Bipolar disorder and bone mineral density

There are decreases in bone mineral density in drug naive individuals with bipolar disorder compared to age- and gender-matched healthy controls. Individuals with bipolar I disorder have have high homocysteine levels. High homocysteine levels in individuals with bipolar disorder point to the transsulfuration pathway being dysregulated. Via the transsulfuration pathway L-cysteine is synthesized from homocysteine. L-taurine is synthesized from L-cysteine.

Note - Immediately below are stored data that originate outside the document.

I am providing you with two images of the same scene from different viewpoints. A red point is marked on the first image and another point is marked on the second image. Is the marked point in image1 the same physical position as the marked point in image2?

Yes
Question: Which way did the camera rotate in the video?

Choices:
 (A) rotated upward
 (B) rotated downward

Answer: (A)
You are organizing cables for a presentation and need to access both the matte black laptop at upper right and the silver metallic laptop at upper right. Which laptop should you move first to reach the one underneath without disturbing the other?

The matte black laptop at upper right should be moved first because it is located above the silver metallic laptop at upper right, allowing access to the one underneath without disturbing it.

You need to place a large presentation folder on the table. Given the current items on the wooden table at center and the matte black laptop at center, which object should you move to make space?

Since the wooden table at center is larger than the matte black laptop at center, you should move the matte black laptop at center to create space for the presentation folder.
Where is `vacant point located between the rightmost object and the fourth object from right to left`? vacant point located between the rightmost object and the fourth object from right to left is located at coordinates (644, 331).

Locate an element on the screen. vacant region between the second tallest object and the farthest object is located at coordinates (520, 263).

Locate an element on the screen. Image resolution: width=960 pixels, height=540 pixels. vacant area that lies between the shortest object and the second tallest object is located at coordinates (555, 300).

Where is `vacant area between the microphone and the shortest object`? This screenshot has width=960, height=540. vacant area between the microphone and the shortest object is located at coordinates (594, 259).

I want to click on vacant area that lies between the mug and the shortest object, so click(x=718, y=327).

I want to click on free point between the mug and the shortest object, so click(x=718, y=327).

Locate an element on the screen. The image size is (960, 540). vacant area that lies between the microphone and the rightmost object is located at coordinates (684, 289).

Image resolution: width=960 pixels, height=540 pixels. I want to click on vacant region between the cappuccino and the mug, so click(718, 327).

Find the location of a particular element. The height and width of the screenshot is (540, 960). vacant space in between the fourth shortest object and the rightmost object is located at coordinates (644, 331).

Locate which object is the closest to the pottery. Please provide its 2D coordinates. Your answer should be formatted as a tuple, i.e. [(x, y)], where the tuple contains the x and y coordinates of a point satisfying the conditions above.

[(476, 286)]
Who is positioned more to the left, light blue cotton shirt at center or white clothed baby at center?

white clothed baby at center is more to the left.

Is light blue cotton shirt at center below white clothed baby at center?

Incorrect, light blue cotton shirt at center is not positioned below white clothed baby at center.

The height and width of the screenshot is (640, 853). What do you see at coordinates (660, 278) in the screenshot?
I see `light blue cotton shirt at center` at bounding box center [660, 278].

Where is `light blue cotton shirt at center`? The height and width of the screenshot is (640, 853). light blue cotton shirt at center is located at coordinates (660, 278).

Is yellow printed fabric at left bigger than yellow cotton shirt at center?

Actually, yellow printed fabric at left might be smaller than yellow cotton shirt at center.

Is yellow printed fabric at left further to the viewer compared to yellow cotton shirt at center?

Taurine is required for calcium homeostasis. Taurine, also, is conjugated to various bile acids. Bile acids are are required for absorption of fat-soluble vitamins. Vitamin D and vitamin K are fat-soluble vitamins. Individuals with bipolar disorder are 4.7 times more likely to be vitamin D deficient than individuals amongst the general population of the Netherlands, however, deficient levels of vitamin D are not specific to bipolar disorder but are also present in individuals with schizophrenia. The taurine transporter is present in osteoblasts. Osteoblasts synthesize bone.

With taurine metabolism dysregulated calcium homeostasis is dysregulated and absorption of vitamin D and vitamin K is decreased. Decreases in bone mineral density in bipolar disorder could be due to dysregulation of the transsulfuration pathway which dysregulates calcium homeostasis and vitamin D and vitamin K absorption resulting in low bone mineral density.